Le tremblement de terre n’a pas empêché le déficit courant de se réduire en 2023. L’augmentation des importations, liée aux efforts de reconstruction, a été contrebalancée par la hausse des envois de fonds de la Diaspora et par les aides internationales. En 2024, les recettes du tourisme continueront d’accroître l’excédent des services. Néanmoins, l’accroissement du déficit commercial creusera légèrement le déficit courant. Les exportations augmenteront avec la production de phosphate et du secteur automobile, ainsi que l’extension du port de Tanger. Cependant, la hausse des importations sera légèrement plus importante, du fait des projets d’infrastructures, des prix mondiaux des matières premières toujours élevés et de la reconstruction. Ce déficit restera majoritairement financé par des emprunts extérieurs concessionnels et des investissements directs à l’étranger.

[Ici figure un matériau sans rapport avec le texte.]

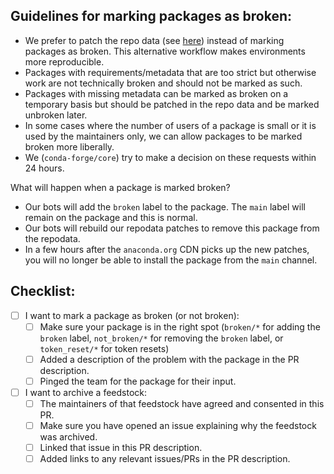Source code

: <!--
Hi!

Thank you for making an admin request on this repo. We strive to make a decision
on these requests within 24 hours. 

Please use the text below to add context about this PR, especially if:
- You want to mark packages as broken
- You want to archive a feedstock

Cheers and thank you for contributing to conda-forge!
-->

## Guidelines for marking packages as broken:

* We prefer to patch the repo data (see [here](https://github.com/conda-forge/conda-forge-repodata-patches-feedstock))
  instead of marking packages as broken. This alternative workflow makes environments more reproducible.
* Packages with requirements/metadata that are too strict but otherwise work are
  not technically broken and should not be marked as such.
* Packages with missing metadata can be marked as broken on a temporary basis
  but should be patched in the repo data and be marked unbroken later.
* In some cases where the number of users of a package is small or it is used by
  the maintainers only, we can allow packages to be marked broken more liberally.
* We (`conda-forge/core`) try to make a decision on these requests within 24 hours.

What will happen when a package is marked broken?

* Our bots will add the `broken` label to the package. The `main` label will remain on the package and this is normal.
* Our bots will rebuild our repodata patches to remove this package from the repodata.
* In a few hours after the `anaconda.org` CDN picks up the new patches, you will no longer be able to install the package from the `main` channel.


## Checklist:

* [ ] I want to mark a package as broken (or not broken):
  * [ ] Make sure your package is in the right spot (`broken/*` for adding the
    `broken` label, `not_broken/*` for removing the `broken` label, or `token_reset/*`
    for token resets)
  * [ ] Added a description of the problem with the package in the PR description.
  * [ ] Pinged the team for the package for their input.

* [ ] I want to archive a feedstock:
  * [ ] The maintainers of that feedstock have agreed and consented in this PR.
  * [ ] Make sure you have opened an issue explaining why the feedstock was archived.
  * [ ] Linked that issue in this PR description.
  * [ ] Added links to any relevant issues/PRs in the PR description.

<!--
For example if you are trying to mark a `foo` conda package as broken.

  ping @conda-forge/foo

-->
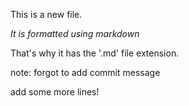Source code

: This is a new file.

*It is formatted using markdown*

That's why it has the '.md' file extension. 

note: forgot to add commit message 

add some more lines!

La stabilité politique, malgré une frustration populaire liée à la vie chère
Le Premier ministre Aziz Akhannouch, au pouvoir depuis 2021, est à la tête du Rassemblement National des indépendants (RNI), parti majoritaire d’une coalition de centre-droit. La prochaine élection concernera la Chambre des Représentants, chambre basse du parlement, et ne surviendra qu’en septembre 2026. Le pays, stable politiquement, a dû faire face à un mécontentement populaire croissant en 2023 ; conséquence d’un taux de chômage élevé (12%), du coût de la vie renchérie par des épisodes récurrents de sécheresse qui affectent les récoltes. Le séisme a entraîné la mort de 3000 individus et laissé plus de 15000 personnes sans abri. Le plan budgétaire rectificatif dévoilé par l’Etat sera consacré à l’aide d’urgence et à la reconstruction, mais aussi au développement social et économique de la région touchée (70% du montant). L’objectif est d’encourager l’activité économique et de désenclaver les territoires montagneux isolés.
En 2024, les tensions avec le Front Polisario et l’Algérie continueront de se cristalliser autour du Sahara occidental, alors qu’Israël a reconnu la souveraineté marocaine sur ce territoire en juillet 2023, et l’Espagne, le plan d’autonomie marocain en 2022. La première décision s’inscrit dans une volonté de rapprochement, impopulaire, entre les deux pays, ainsi que les Etats-Unis, sur des questions de défense. L’autre s’insère dans le contexte des mouvements migratoires entre les deux rives.